- [Pasaje facilitado]:
En cuanto estuvieron listas las piezas comenzó el bombardeo, al que se unieron ocasionalmente las bombardas, fondeadas a poca distancia de la costa. Enseguida se estableció una rutina letal: del amanecer al mediodía y desde el anochecer hasta las primeras horas de la madrugada diluviaban proyectiles sobre la fortaleza sin que los defensores pudieran hacer mucho por sustraerse a sus devastadores efectos:

[…] no hay cuarteles para la defensa de las bombas, ni más cubierto que una capilla de Nuestra Señora, casas de ermitaño y adonde se recogía el castellano, y dos cuarteles viejos, almacén de pólvora a prueba de bomba, una cisterna y unas minas en donde estaba recogida la pólvora, y en donde se recogían los heridos; y así los soldados, como los oficiales, no tenían más cubierto que tiendas de campaña. […] lo que más daño causó fue un tipo de granadas [disparadas por los morteros Coehorn] otro tanto mayores que las de a mano y coloreadas del temple que tenían, que reventaban casi siempre en el aire y, como si fueran de vidrio, se hacían muchos pedazos y causaban mucho estrago.

ataque inglés a Vigo 1719

Vigo 1719, estampa calcográfica fechada en 1733.

Las víctimas aumentaban cada día que pasaba. El propio Herreros resultó alcanzado en el brazo izquierdo por un casco de bomba mientras alentaba a sus hombres, muriendo al poco tiempo. El 17, después del acostumbrado bombardeo matutino, se intimó a los defensores a rendirse. El coronel reformado Fadrique González de Soto, interinamente al mando, replicó que no podía entregar el castillo «porque tenía mucha guarnición, oficiales de gran honra, mucha pólvora, balas y que comer; y, sobre todo, porque no habría brecha.» No obstante, tras celebrar un consejo de guerra, decidió informar por carta de la situación dentro de la fortaleza a D. Guillaume de Melun, marqués de Risbourg, que se había desplazado de A Coruña a O Porriño para seguir de cerca los acontecimientos. Risbourg, un soldado experimentado que ocupaba el cargo de capitán general y virrey de Galicia desde 1707, le autorizó a actuar como creyese conveniente.

- [Información proporcionada]:
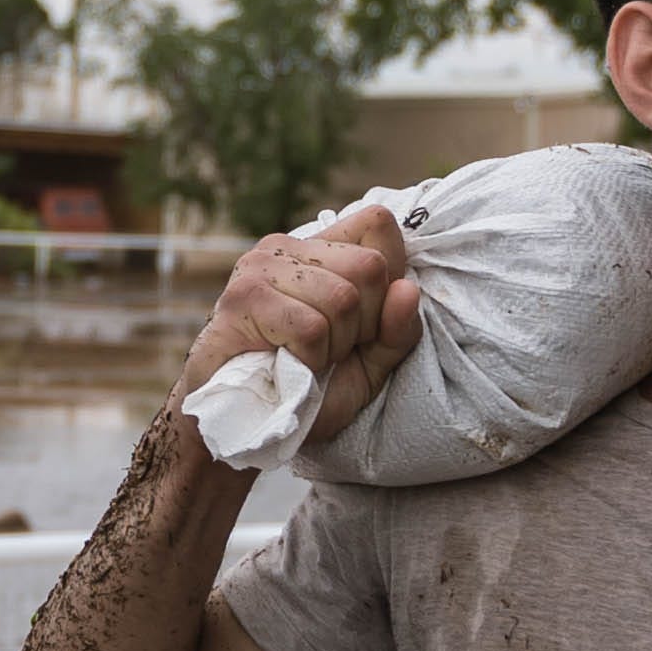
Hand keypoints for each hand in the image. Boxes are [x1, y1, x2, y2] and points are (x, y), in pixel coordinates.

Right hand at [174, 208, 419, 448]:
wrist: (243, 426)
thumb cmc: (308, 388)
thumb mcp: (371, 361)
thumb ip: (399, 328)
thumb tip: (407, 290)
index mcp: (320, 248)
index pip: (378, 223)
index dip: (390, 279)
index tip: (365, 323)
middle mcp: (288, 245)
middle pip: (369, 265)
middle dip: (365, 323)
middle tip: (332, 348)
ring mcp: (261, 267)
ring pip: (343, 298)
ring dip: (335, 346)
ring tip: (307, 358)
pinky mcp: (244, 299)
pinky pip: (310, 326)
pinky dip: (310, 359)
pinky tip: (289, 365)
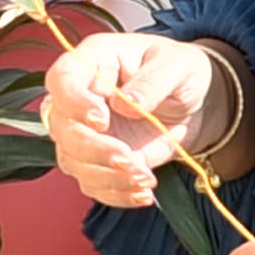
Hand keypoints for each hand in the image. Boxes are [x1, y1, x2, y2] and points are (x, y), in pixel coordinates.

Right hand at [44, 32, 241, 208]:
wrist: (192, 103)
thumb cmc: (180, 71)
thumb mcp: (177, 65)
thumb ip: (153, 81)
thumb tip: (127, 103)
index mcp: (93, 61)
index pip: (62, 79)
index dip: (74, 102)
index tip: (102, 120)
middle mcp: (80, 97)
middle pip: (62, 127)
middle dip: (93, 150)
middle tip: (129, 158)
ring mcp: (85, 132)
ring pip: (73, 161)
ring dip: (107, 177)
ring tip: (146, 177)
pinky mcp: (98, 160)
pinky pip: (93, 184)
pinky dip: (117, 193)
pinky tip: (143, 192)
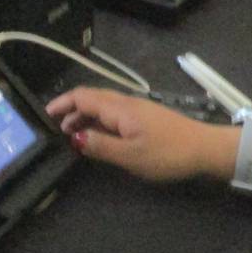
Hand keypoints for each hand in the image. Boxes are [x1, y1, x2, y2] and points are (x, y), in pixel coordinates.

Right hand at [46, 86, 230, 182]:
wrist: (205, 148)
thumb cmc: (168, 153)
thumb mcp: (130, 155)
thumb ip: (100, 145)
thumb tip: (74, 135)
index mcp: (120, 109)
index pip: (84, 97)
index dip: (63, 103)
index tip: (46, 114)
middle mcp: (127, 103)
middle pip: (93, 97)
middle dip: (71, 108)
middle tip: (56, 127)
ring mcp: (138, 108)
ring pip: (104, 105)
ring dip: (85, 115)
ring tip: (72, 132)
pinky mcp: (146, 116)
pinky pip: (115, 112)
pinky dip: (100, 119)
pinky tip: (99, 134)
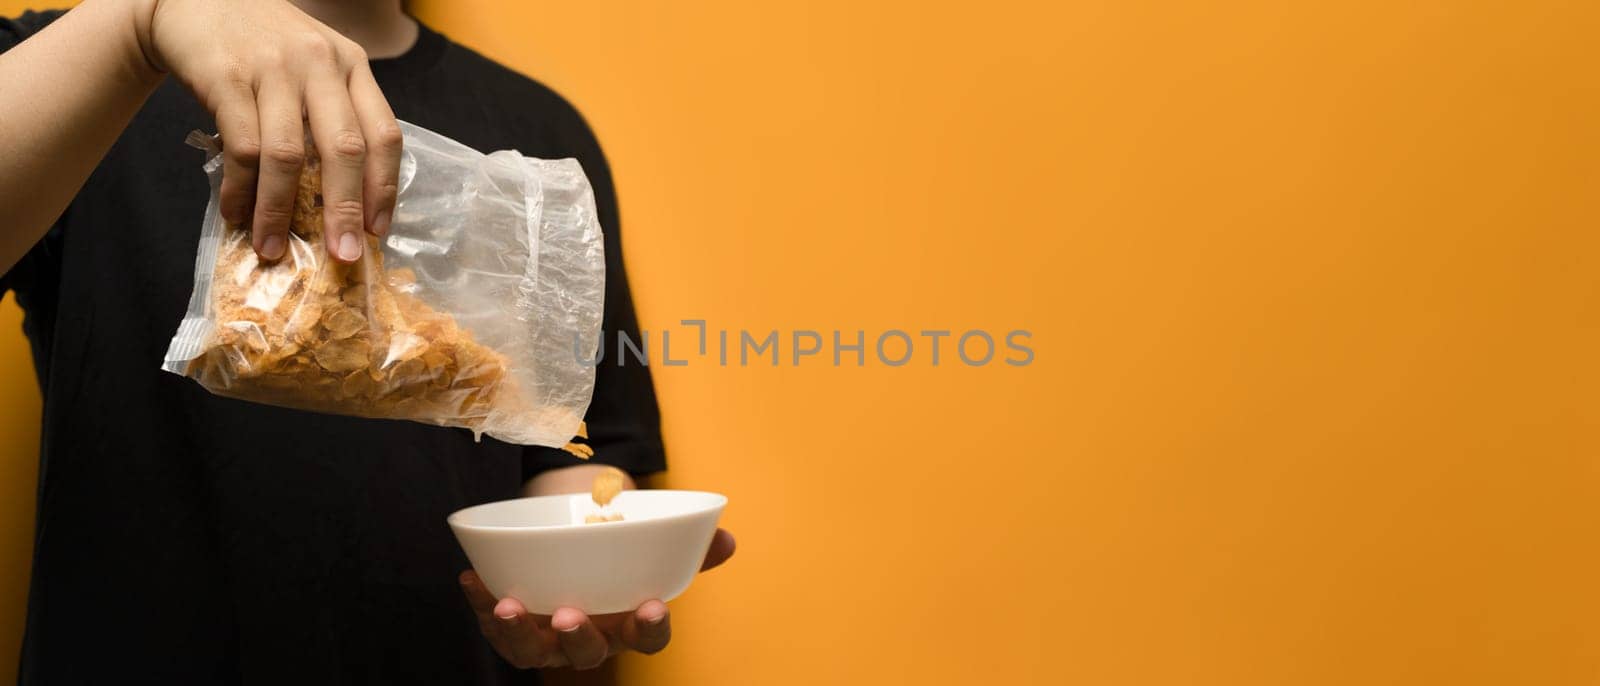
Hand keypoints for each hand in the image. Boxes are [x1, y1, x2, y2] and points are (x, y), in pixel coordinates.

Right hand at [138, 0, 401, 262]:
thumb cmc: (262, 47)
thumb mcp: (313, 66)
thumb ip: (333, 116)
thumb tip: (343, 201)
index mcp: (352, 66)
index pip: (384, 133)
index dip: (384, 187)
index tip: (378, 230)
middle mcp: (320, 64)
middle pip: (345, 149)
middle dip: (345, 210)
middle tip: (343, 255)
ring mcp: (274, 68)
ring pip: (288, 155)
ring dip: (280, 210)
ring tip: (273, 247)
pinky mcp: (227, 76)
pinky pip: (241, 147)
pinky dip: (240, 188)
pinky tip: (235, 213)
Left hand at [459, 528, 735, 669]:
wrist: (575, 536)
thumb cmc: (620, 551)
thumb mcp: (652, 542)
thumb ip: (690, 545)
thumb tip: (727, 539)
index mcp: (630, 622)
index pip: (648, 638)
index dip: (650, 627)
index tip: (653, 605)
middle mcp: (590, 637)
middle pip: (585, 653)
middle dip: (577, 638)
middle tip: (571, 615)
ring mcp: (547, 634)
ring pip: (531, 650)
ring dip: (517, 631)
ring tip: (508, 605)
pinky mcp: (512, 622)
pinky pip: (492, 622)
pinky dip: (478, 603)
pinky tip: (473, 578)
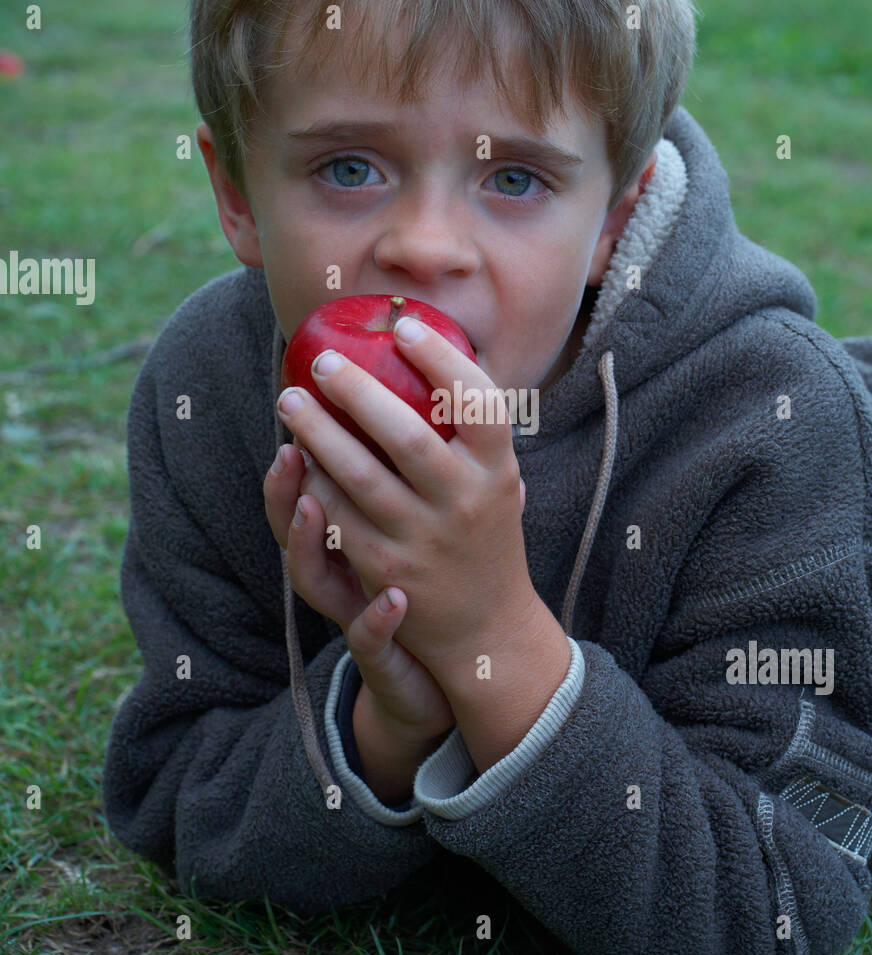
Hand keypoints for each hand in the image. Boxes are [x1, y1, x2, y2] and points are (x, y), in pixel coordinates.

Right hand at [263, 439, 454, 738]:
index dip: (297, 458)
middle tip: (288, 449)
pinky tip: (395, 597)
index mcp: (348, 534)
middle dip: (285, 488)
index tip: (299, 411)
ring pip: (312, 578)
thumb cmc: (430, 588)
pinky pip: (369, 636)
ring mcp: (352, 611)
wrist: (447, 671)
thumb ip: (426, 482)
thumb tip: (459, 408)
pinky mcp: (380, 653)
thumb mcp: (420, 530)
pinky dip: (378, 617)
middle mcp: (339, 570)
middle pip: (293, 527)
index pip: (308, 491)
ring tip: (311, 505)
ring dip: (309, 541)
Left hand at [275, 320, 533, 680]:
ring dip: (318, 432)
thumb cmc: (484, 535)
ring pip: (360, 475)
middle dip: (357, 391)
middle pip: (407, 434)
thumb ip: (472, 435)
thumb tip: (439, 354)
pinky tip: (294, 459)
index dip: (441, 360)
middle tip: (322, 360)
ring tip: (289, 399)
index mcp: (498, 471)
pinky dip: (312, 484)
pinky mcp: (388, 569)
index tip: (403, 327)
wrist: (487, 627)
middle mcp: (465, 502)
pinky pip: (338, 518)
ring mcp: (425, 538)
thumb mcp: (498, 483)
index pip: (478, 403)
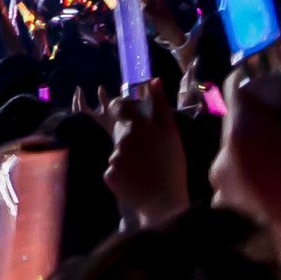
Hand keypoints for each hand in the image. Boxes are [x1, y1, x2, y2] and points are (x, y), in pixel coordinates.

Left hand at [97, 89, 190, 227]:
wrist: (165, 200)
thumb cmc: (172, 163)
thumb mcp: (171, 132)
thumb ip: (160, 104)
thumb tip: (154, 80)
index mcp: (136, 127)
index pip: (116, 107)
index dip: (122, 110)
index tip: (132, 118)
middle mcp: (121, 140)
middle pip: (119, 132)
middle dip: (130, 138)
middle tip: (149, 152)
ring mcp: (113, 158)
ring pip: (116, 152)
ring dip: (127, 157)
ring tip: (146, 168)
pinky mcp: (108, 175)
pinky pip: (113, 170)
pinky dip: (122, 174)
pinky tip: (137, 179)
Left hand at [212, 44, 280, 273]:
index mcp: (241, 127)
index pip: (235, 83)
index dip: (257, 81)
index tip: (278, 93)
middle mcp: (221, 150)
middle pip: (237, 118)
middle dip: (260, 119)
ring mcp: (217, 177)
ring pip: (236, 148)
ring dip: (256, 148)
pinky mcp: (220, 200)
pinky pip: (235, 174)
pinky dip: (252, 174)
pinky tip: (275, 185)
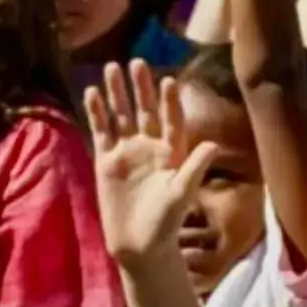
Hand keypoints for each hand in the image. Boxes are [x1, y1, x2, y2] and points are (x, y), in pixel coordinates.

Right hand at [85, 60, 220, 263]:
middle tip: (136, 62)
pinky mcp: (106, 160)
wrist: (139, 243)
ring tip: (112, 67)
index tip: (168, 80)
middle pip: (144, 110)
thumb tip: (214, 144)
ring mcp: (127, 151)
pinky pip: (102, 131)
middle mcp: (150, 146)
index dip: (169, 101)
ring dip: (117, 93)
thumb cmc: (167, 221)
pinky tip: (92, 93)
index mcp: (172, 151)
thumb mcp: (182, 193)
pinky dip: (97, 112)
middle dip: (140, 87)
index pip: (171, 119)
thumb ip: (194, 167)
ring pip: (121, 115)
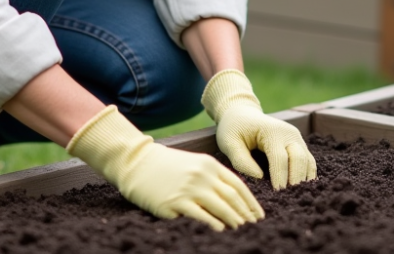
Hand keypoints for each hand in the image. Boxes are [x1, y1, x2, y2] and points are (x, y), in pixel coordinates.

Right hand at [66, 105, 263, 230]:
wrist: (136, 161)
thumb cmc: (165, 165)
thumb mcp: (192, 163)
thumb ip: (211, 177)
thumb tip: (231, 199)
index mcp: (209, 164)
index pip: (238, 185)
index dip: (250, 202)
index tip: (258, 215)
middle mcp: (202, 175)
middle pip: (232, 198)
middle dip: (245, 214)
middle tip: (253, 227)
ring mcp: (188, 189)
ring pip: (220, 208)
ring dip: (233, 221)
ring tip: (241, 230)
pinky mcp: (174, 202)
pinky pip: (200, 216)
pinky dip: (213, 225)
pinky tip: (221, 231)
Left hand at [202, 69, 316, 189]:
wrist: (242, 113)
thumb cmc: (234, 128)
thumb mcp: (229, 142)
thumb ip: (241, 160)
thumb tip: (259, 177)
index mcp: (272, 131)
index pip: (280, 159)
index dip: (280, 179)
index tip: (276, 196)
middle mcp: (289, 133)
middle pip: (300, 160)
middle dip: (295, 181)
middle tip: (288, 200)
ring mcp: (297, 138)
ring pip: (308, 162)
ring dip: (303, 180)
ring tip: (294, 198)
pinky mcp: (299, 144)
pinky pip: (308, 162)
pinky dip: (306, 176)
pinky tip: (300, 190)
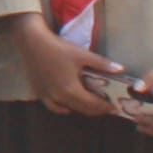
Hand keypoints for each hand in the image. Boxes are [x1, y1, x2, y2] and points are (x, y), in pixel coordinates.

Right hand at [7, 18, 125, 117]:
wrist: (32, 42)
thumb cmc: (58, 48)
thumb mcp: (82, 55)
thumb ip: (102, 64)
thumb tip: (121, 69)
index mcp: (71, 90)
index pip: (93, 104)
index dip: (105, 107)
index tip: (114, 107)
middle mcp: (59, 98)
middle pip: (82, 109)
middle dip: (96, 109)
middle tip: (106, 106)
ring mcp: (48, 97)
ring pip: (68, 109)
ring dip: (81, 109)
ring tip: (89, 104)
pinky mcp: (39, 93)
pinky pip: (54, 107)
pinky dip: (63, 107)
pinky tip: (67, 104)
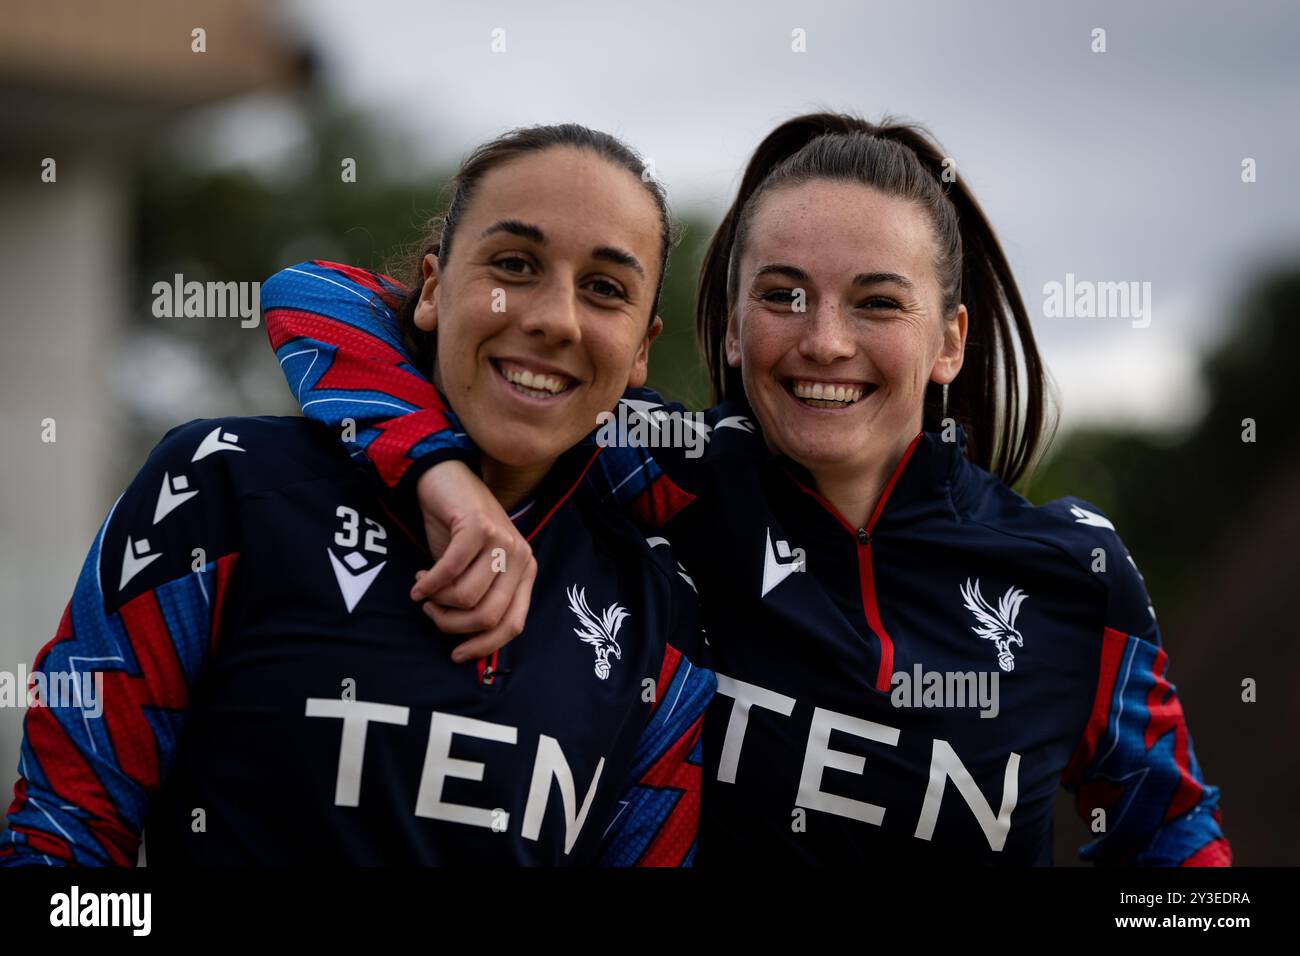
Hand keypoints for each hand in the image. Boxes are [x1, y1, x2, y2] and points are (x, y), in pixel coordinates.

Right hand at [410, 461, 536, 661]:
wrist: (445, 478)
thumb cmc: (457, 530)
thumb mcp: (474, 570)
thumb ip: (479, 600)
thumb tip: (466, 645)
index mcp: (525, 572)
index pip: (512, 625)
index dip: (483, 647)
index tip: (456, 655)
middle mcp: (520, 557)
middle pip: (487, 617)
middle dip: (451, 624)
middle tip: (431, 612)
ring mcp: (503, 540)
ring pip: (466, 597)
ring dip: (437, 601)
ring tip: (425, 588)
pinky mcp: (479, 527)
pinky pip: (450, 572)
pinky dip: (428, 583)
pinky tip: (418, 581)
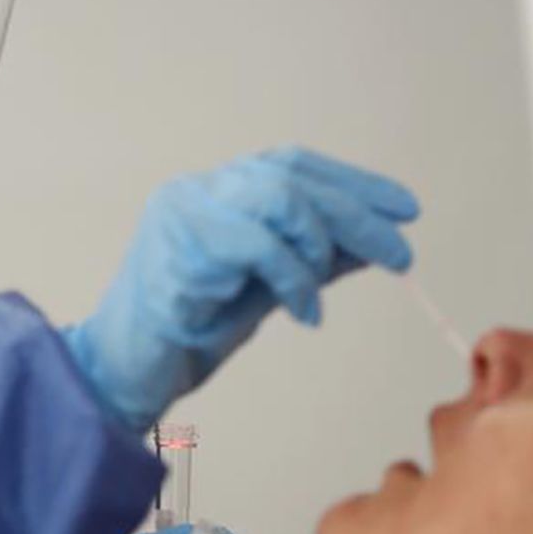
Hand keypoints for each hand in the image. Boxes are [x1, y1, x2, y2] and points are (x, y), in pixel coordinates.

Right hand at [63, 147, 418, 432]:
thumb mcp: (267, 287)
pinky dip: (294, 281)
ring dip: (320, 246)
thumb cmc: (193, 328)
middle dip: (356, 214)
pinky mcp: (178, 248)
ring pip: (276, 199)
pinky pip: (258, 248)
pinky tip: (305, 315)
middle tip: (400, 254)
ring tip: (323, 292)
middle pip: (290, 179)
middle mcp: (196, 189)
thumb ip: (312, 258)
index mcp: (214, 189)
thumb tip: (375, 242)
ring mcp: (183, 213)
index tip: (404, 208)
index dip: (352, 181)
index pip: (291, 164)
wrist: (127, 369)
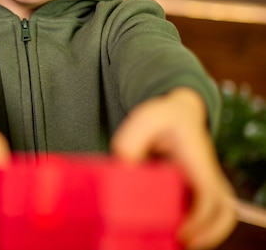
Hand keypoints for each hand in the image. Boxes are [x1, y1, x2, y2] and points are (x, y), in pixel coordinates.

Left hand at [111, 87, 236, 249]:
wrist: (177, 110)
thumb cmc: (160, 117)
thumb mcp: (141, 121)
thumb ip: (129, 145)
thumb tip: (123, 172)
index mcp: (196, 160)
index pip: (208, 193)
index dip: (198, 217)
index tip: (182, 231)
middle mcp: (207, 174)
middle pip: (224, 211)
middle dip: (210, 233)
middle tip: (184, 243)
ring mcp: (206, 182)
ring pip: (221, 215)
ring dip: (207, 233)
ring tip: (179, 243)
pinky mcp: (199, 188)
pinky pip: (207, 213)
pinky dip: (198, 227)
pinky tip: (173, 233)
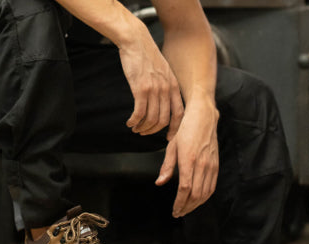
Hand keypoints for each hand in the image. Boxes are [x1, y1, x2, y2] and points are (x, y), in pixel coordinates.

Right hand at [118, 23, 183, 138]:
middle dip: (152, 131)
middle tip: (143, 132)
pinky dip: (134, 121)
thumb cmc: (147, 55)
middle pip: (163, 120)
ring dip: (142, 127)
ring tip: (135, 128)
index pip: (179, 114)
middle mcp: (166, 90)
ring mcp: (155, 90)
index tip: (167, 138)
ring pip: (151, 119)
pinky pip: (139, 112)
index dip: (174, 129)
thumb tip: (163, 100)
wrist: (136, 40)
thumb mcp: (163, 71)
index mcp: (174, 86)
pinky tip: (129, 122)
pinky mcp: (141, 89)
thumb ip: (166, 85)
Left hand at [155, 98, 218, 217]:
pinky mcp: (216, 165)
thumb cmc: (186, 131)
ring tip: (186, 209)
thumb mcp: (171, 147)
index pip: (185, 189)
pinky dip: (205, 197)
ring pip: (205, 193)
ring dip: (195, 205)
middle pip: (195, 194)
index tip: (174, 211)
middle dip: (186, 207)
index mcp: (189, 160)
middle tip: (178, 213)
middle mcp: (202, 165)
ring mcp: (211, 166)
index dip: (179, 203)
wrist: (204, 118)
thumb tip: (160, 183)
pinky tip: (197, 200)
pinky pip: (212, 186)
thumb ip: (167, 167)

- [Tarea por realizar]:
Reproduce al pie de la letra el fragmento del pasaje sobre el bombardeo de Vigo, comenzando por «[…] no hay cuarteles» y siguiendo hasta «fechada en 1733.». Los registros proceden de otra fuente.

- [Respuesta de tarea]:
[…] no hay cuarteles para la defensa de las bombas, ni más cubierto que una capilla de Nuestra Señora, casas de ermitaño y adonde se recogía el castellano, y dos cuarteles viejos, almacén de pólvora a prueba de bomba, una cisterna y unas minas en donde estaba recogida la pólvora, y en donde se recogían los heridos; y así los soldados, como los oficiales, no tenían más cubierto que tiendas de campaña. […] lo que más daño causó fue un tipo de granadas [disparadas por los morteros Coehorn] otro tanto mayores que las de a mano y coloreadas del temple que tenían, que reventaban casi siempre en el aire y, como si fueran de vidrio, se hacían muchos pedazos y causaban mucho estrago.

ataque inglés a Vigo 1719

Vigo 1719, estampa calcográfica fechada en 1733.